Genomic Data Carpentry (Aotearoa edition)

Getting started with genomics
This is a beginner-friendly workshop, designed to get you started with the world of genomics. Whatever you’re doing—whether it’s transcriptomics, genome assembly, variant calling, metagenomics, or something else—if you will be using genomic data this workshop is for you!
What’s covered in this workshop
- Organisation—from messy lab books and excel spreadsheets to tidy, computer-friendly data
- Working with sequencing facilities and understanding genomic data types
- Data storage repositories, public services and facilities, and principles of FAIR and CARE
- Quality control, wrangling of raw reads and an introduction to genomic terminology
What’s NOT covered in this workshop
- Basic descriptions of biological and genetic concepts (i.e., we assume the learner is already familiar with DNA/RNA, PCR, transcription, etc. to an undergraduate level).
- Non-NGS sequencing and services (e.g., Sanger sequencing, qPCR, genotyping, probe-based applications such as microarrays and NanoString nCounter).
- Genomic analysis workflows (beyond the basics of initial quality checks of raw reads)
- The basics of cluster or HPC resourcing and specialised software (e.g., we do not cover schedulers such as SLURM, partitions/CPUs/GPUs, chosing compute allocation allowance). See our workshop on Introduction to Bash Scripting and HPC Job Scheduler for this.
- Using shell or other bioinformatic tools, beyond the very basics (e.g., we do not cover writing/submitting bash scripts, modules, accessing the cluster using ssh).
Glossary
| Term | Definition |
|---|---|
| Adapter | Short synthetic DNA sequence ligated to the DNA molecule during library prep which allows the molecule to bind to the flow cell during sequencing and also provides a primer binding site |
| bp | Base pair |
| HCS | High Capacity Storage |
| HPC | High Performance Computing |
| Index | Also known as a barcode. Short unique sequence added to each DNA molecule in one library, allowing the identification of that library/sample and thereby enabling pooling of the libraries (one run = cheaper). |
| Mb | Megabase pair (1,000,000 bp) |
| MB | Megabyte |
| Multiplexing | Sequencing multiple samples simultaneously in one run by combining libraries into one pool. Samples (i.e., libraries) are de-multiplexed (separated) in silico usually by the technician, based on unique indices. |
| Gb | Gigabase pair (1,000,000,000 bp) |
| GB | Gigabyte |
| NGS | Next-generation sequencing |
| SE / PE | Single-end / Paired-end |
Attribution
Parts of this workshop were adapted from and inspired by content from The Carpentries Data Carpentry lessons on Genomics.
All Carpentries instructional material is made available under the Creative Commons Attribution license CC BY 4.0. The material in this workshop is not endorsed by the Carpentries and has been adapted by Genomics Aotearoa for our own teaching purposes.
In this workshop, the following lessons were adapted from The Carpentries Data Carpentry in the manner stated below:
Organisation and tidy data section has re-used material from Project Organization and Management for Genomics.
Data Wrangling and Processing for Genomics. Currently not using this workshop but likely to re-use.
Material is used in this workshop from our other Genomics Aotearoa workshops, as below:
- Material from our Introduction to Shell workshop is re-used in the Genomic data wrangling and processing section.
- Material from our Introduction to R workshop - section on working with spreadsheets is re-used in Organisation and tidy data.

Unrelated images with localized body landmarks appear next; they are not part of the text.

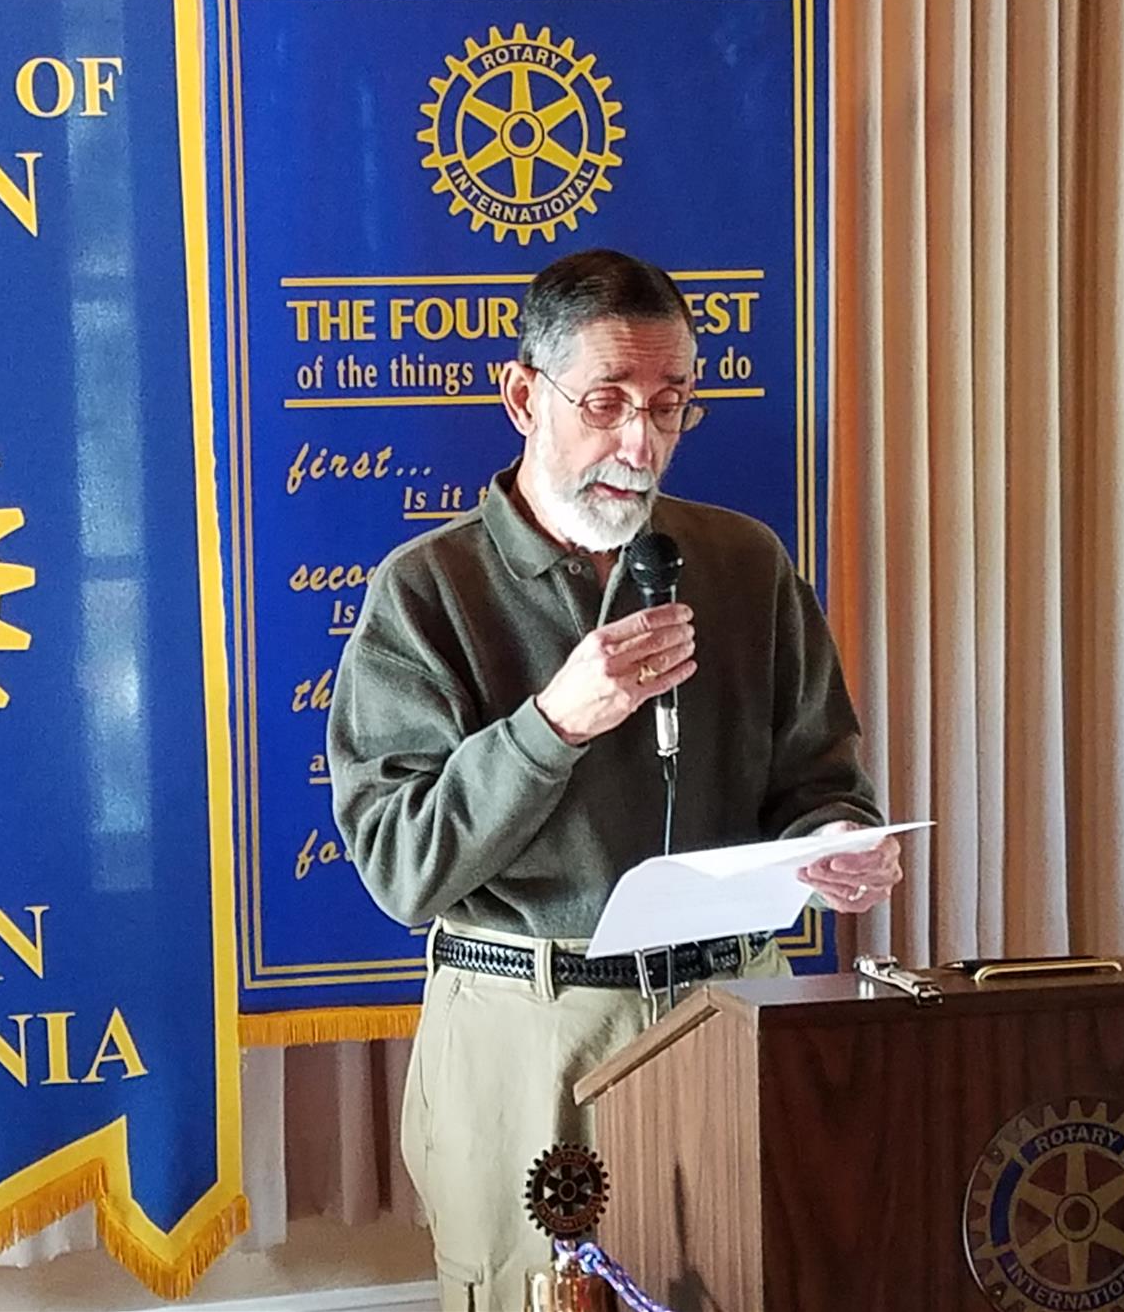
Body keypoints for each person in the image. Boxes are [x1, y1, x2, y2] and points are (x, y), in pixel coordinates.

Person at [327, 248, 903, 1312]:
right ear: (523, 398)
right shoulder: (424, 593)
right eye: (605, 403)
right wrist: (553, 724)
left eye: (670, 404)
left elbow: (819, 777)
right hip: (533, 1030)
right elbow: (403, 870)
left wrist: (836, 842)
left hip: (733, 1008)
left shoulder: (743, 561)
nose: (641, 444)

Other material used in this workshop:
- Illumina library prep molecular workflow diagram in Planning for submission from Illumina Stranded mRNA Prep, Ligation Data Sheet. M-GL-02143 v1.0
- Bioanalyzer trace of final mRNA library in Planning for submission from Illumina Stranded mRNA Prep, Ligation Protocol Document # 1000000124518 v04.
- PacBio SMRTbell adapters image in Planning for submission from Template Preparation and Sequencing Guide P/N 000-710-821-13.
- Adapter dimer image from Illumina general knowledge base used in Planning for submission.
Definitions:
- Re-used material: Almost word-for-word, including images, with minor wording or styling modifications.
- Minimally-adapted material: Inspired by stylistic choices and general workflow, but material is primarily developed by Genomics Aotearoa.